* **Extract**:
The applicant must make proper enquiries before making the application. The duty of disclosure, therefore, applies not only to material facts known to the applicant but also to any additional facts which he would have known if he had made such enquiries. In Dar al Arkan Real Estate Development Co and another v. Majid Al-Sayed Bader Hashim Al Refai and Others [2012] EWHC 3539 (Comm), Andrew Smith J confirmed that the duty on the applicant on a without notice application is to make a fair presentation to the court of the material facts. This means that the applicant has a responsibility before making its application to make proper enquiries of all relevant parties who may have information which could assist.

36

The applicant’s duty extends to making a fair presentation to the judge of the law, and not just the facts: Irish Response Ltd v. Direct Beauty Products Ltd [2011] EWHC 37 (QB). It is a continuing duty: Commercial Bank Of The Near East PLC v. A [1989] 2 Lloyd’s Rep 319. It is also well established that the continuing duty of full and frank disclosure applies to set-aside cases where permission has been granted but service not yet effected: Network Telecom (Europe) Limited v. Telephone Systems International [2003] EWHC 2890 (QB) at [48] to [76] perBurton J.

37

And non-disclosure of certain facts may lead to the setting aside of the order obtained without an examination of the merits: Sloutsker v. Romanova [2015 EWHC 544 (QB) at [51] per Warby J:

‘Non-disclosure of material fact in an application made without notice may lead to the setting aside of the order obtained without examination of the merits. It is important to uphold the requirement of full and frank disclosure’. However, ‘the court has a discretion to set aside or to continue the order whether the fact not disclosed in sufficient materiality to justify or require the immediate discharge of the order without examination of the merits depends on the importance of the fact to the issues that were to be decided. The answer to the question whether the non-disclosure was innocent is an important although not decisive consideration.’

38

Where there has been a substantial failure to disclose a material fact, the court’s starting point is likely to be the immediate discharge of the order: see National Bank Trust v. Yurov [2016] EWHC 1913 (Comm) at [18].

39

Every case will ultimately turn on its own facts, but the Nagel and General Dynamics cases are illustrations of cases that fell on different sides of the line:

(1)

In Nagel Cockerill J set aside an order granting permission to serve the claim form outside the jurisdiction because England was not the forum conveniens. Had she not done so, Cockerill J would have set the order aside on the basis of material non-disclosure due to the claimant’s failure to disclose the existence and content of a Belgium judgment on jurisdiction in related Belgium proceedings. The breach was found to be serious and deliberate.

(2)

In General Dynamics, Butcher J rejected an application to set aside an order for permission to enforce an Award and for judgment in terms of the Award under section 101 of the Arbitration Act 1996 by failing to inform the court that there was only one recognised Government in Libya and that Libya had adjudicative and enforcement immunities under the State Immunity Act 1978 (“SIA”). Butcher J did not consider that the failure to refer to the immunity of s.1 of the SIA to be of significant importance.’

40

Turning to section 66 of the Arbitration Act 1996, and the exercise to be performed, orders under s. 66 of the Arbitration Act 1996 are discretionary. The court has a discretion not to grant leave to enforce an Award summarily. Discretion will be exercised in an appropriate case in the interests of justice. It is not an administrative rubber-stamping exercise.

* **Information given**:
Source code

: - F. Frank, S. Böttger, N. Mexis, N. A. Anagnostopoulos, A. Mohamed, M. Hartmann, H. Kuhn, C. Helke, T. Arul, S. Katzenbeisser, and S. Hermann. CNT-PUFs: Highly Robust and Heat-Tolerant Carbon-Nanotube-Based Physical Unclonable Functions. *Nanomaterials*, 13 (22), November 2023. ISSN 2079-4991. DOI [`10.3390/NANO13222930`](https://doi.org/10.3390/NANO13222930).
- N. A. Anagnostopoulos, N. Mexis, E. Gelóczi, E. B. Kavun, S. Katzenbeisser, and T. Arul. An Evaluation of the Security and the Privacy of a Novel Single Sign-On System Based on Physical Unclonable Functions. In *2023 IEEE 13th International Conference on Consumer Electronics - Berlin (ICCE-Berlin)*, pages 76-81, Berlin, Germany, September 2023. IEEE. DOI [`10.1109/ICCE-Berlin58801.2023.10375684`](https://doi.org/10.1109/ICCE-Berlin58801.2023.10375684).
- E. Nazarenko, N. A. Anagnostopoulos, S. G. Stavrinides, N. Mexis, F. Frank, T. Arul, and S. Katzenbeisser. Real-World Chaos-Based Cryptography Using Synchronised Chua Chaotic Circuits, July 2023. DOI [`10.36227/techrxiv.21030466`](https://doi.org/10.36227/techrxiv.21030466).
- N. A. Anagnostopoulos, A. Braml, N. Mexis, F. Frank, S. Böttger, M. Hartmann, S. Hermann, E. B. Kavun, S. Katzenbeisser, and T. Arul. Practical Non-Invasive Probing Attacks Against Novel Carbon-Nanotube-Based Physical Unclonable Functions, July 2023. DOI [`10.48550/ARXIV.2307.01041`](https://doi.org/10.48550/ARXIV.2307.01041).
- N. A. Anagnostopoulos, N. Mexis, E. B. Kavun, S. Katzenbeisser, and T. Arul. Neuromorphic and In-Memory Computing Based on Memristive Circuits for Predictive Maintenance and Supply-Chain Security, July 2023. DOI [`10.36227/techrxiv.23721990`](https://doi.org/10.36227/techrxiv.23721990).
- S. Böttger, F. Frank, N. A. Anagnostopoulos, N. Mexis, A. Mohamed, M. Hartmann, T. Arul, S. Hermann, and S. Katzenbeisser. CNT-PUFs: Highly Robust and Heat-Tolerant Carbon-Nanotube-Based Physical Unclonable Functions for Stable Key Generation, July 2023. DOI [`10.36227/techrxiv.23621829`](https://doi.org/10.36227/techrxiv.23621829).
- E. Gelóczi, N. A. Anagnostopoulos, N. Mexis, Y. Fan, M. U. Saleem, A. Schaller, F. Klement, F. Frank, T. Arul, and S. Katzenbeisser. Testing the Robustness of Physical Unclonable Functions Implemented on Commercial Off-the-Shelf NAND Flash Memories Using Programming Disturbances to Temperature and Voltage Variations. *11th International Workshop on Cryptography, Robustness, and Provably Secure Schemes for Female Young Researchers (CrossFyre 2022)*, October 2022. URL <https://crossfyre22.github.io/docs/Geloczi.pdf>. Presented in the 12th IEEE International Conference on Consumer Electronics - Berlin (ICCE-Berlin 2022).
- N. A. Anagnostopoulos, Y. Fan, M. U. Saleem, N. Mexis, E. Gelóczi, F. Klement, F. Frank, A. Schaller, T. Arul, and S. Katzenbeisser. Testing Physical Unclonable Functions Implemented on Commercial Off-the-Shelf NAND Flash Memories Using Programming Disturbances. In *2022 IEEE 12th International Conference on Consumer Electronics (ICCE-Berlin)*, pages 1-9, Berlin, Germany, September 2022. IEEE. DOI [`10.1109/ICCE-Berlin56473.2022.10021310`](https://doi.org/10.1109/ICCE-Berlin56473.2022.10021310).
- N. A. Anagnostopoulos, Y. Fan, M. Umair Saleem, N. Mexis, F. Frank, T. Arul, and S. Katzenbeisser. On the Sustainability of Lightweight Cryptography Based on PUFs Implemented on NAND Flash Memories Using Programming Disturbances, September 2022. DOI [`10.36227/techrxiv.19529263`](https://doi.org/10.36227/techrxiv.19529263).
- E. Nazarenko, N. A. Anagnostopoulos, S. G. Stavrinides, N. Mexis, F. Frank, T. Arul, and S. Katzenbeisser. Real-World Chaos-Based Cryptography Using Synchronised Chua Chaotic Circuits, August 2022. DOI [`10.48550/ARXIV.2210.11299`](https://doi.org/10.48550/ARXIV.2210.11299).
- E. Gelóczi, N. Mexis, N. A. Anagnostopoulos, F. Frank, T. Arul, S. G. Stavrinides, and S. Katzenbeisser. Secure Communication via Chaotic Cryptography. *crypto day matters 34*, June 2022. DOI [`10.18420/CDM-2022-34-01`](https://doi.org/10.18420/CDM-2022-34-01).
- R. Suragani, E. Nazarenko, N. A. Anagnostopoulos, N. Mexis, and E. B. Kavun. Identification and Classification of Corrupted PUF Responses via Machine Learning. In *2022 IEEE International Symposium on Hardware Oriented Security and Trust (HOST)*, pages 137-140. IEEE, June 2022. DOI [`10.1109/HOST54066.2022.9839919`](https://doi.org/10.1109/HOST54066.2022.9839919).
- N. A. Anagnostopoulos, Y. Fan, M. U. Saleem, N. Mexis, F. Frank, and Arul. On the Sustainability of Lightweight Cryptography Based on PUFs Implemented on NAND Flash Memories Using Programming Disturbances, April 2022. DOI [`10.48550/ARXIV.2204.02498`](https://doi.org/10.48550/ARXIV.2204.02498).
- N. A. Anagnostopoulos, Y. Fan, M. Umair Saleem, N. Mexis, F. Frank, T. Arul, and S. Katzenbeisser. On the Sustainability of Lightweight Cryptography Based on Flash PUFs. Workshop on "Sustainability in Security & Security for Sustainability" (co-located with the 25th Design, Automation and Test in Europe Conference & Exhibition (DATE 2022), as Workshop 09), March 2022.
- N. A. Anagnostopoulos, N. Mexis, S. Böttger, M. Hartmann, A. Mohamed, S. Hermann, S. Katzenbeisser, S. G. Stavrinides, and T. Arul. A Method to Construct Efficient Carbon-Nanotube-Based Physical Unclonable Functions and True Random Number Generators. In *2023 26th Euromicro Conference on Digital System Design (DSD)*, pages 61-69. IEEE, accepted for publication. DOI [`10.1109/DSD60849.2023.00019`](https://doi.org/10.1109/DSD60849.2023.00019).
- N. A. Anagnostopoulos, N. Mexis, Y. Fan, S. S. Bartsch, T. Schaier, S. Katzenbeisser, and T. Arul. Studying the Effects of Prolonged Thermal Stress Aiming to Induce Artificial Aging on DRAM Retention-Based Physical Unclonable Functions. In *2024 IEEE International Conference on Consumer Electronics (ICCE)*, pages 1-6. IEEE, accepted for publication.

* **Work order 1**:
In the extract on the duty of disclosure, which judge confirmed that an applicant making a without notice application must give the court a fair presentation of the material facts?
* **Work order 2**:
Rewrite the extract on the duty of disclosure between "The applicant must" and "which could assist.", inclusive, replacing each "proper enquiries" with "reasonable enquiries".
* **Work order 3**:
Continue the extract on the duty of disclosure from its last sentence.

* **Task result 1**:
Andrew Smith J

* **Task result 2**:
The applicant must make reasonable enquiries before making the application. The duty of disclosure, therefore, applies not only to material facts known to the applicant but also to any additional facts which he would have known if he had made such enquiries. In Dar al Arkan Real Estate Development Co and another v. Majid Al-Sayed Bader Hashim Al Refai and Others [2012] EWHC 3539 (Comm), Andrew Smith J confirmed that the duty on the applicant on a without notice application is to make a fair presentation to the court of the material facts. This means that the applicant has a responsibility before making its application to make reasonable enquiries of all relevant parties who may have information which could assist.

* **Task result 3**:
41

In this regard, the Applicants refer to what was said by Toulson LJ in West Tankers Inc v. Allianz SPA [2012] EWHA (Civ.) 27 per Toulson J at [38]:

‘I use the words “in an appropriate case” because the language of the section is permissive. It does not involve an administrative rubber-stamping exercise. The court has to make a judicial determination whether it is appropriate to enter a judgment in the terms of the Award. There might be some serious question raised as to the validity of the Award or for some other reason the court might not be persuaded that the interests of justice favoured the order being made, for example because it thought it unnecessary. But in this case the Defendants have not Challenged before this court the propriety of the exercise of the judge's jurisdiction, if he had any, to make an order under section 66. Their argument has been limited to contending that he had no jurisdiction to do so.’”

42

The operation of section 66 of the Arbitration Act 1996 (and in a context involving land) was recently considered by Foxton J in Franek Jan Sodzawiczny v. Simon John McNally [2021] EWHC 3384 (Comm.) and in particular at [13], [14(ii) to (iv)], [29] and [39] to [40]. In this regard at [13], Foxton J summarises the guidance as to the criteria by reference to which the discretion was to be exercised. He said at [13]:

“The guidance as to the criteria by reference to which that discretion is to be exercised (so far as relevant to the present application) can be summarised as follows:

i)

Leave should readily be given to enforce an Award as a judgment (Middlemiss & Gould v Hartlepool Corporation [1972] 1 WLR 1643, 1646H, rejecting the more cautious approach previously suggested by Scrutton LJ in In re Boks & Co and Peter Rushton & Co Ltd [1919] 1 KB 491, 497).

ii)

Despite some suggestions to the contrary (see e.g. Margulies Bros Ltd v Dafnis Thomaides & Co (UK) Ltd (No 2) [1958] 1 Lloyd's Rep 205, 207 and Tongyuan (USA) International Trading Group v Uni-Clan Ltd 19 January 2001, transcript pages 19-20), it is now clear that a declaration made by the arbitrator can be the subject of an order under s.66: see African Fertilizers and Chemicals NIG Ltd (Nigeria) v BD Shipsnavo GmbH & Co Reederei KG [2011] 2 CLC 761,[20]-[22]; The Front Comor [2011] EWHC 819 (Comm) [28]; [2012] EWCA Civ 312, [36]-[37].

iii)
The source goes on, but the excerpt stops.